Task prompt:
Read through the listing, and wherever a line holds the word "align", return it.

Information shown:
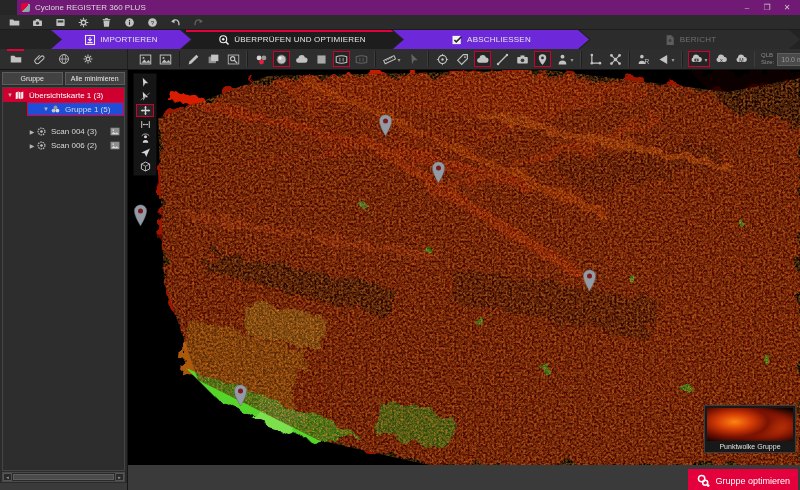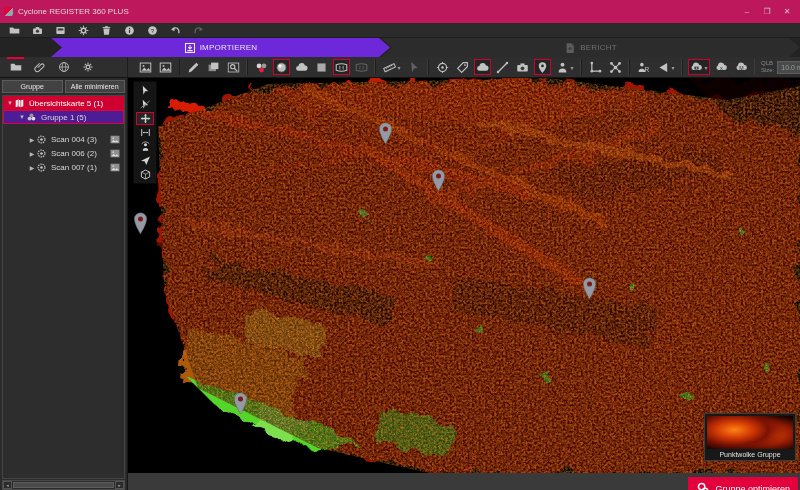--- a/index.html
+++ b/index.html
@@ -10,7 +10,7 @@
   .app { width:800px; height:490px; display:flex; flex-direction:column; background:#262626; }
 
   
-  .titlebar { height:23px; background:#be185d; display:flex; align-items:center; padding:0 4px; flex:0 0 auto; }
+  .titlebar { height:15px; background:#701a75; display:flex; align-items:center; padding:0 4px; flex:0 0 auto;margin-left:17px; }
   .appicon { width:9px; height:9px; border-radius:2px; background:linear-gradient(135deg,#e4003c 50%,#8aa 50%); margin-right:5px; }
   .apptitle { color:#dcdcdc; font-size:8px; flex:1; }
   .winctl { display:flex; gap:2px; }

Answer area:
-  .titlebar { height:23px; background:#be185d; display:flex; align-items:center; padding:0 4px; flex:0 0 auto; }
+  .titlebar { height:15px; background:#701a75; display:flex; align-items:center; padding:0 4px; flex:0 0 auto;margin-left:17px; }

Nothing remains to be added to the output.